What does it take to destabilize the patriarchy? Not much. In Arthur Miller's A View From The Bridge, the young Katherine is able to do so simply by telling her uncle that a movie she went to with her beau ended late, causing her to arrive home later than usual. Eddie, the uncle, isn't able to verify the story of course. Can he trust her? Did she, despite her words, go to some bar and sit in a dark corner doing dark deeds with her young Italian immigrant boyfriend? She has never lied to him before - could this be the beginning of a downward spiral in whose twists she learns to be deceitful? His hitherto unquestioned grasp on her life is shaken loose with remarkably little disturbance. 

His authority over his wife is also challenged, not even by any action on her part, but by her tone of voice when she tells him "What do you want from me? I did what you asked." And so she did. He cannot relroaach her action but tries to reproach her tone. "I don't like the way you're talking to me!" he replies, and it sounds like a confession of weakness. He's already lost the respect he is telling her he wants.
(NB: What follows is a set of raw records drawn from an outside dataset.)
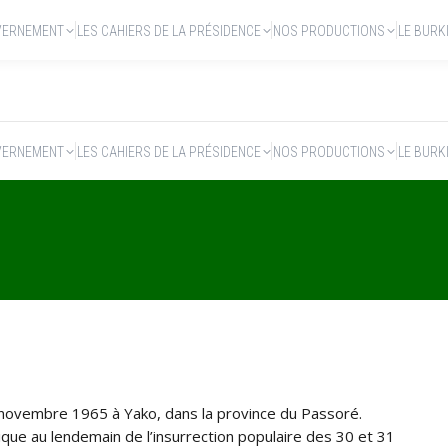
VERNEMENT
LES CAHIERS DE LA PRÉSIDENCE
NOS PRODUCTIONS
LE BURK
VERNEMENT
LES CAHIERS DE LA PRÉSIDENCE
NOS PRODUCTIONS
LE BURK
6 novembre 1965 à Yako, dans la province du Passoré.
litique au lendemain de l’insurrection populaire des 30 et 31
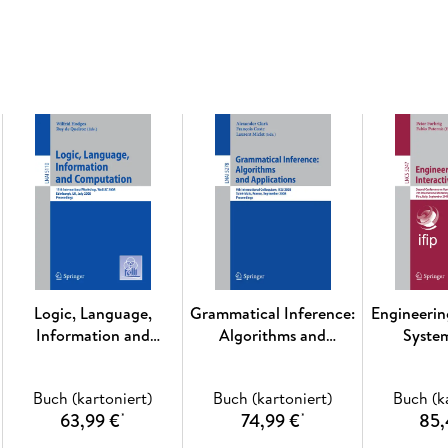
Logic, Language,
Grammatical Inference:
Engineerin
Information and
Algorithms and
Syste
Computation
Applications
Buch (kartoniert)
Buch (kartoniert)
Buch (k
63,99 €
74,99 €
85,
*
*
It turns out, the legitimacy of this patriarch rested on wobbly posts. It's rather shocking how little recourse he has. Not only does he find that the law offers him no reinforcement when his women start defying him and young men come a-calling, but even taking things into his own hands by becoming violent and then setting immigration police on those he perceives to be his enemy, he cannot reassert the authority he has until now enjoyed without having to do anything except be a man. 

The patriarchy was turned in its head for a few minutes in an auditorium of Roland Hall on Friday night, where Junot Diaz and Leo Espinosa gave a book talk for kids. Their joint effort, Islandborn, is a beautiful children's book about a young girl named Lola growing up in the Bronx. She finds out about the island of her origin, the Dominican Republic, from her neighbors who weave a tapestry of memories for her. The illustrator, Espinosa, lives in Salt Lake City with his family. Diaz is from the Dominican Republic and won the pulitzer prize for his book on Oscar Wilde. At the end of the talk he asked for questions from the king kids only, and then when those had been exhausted, suggested that we "turn the world on its head and ask for question only from women of color." There were hollers of approval. 
Dias posed for pictures with the kids afterwards.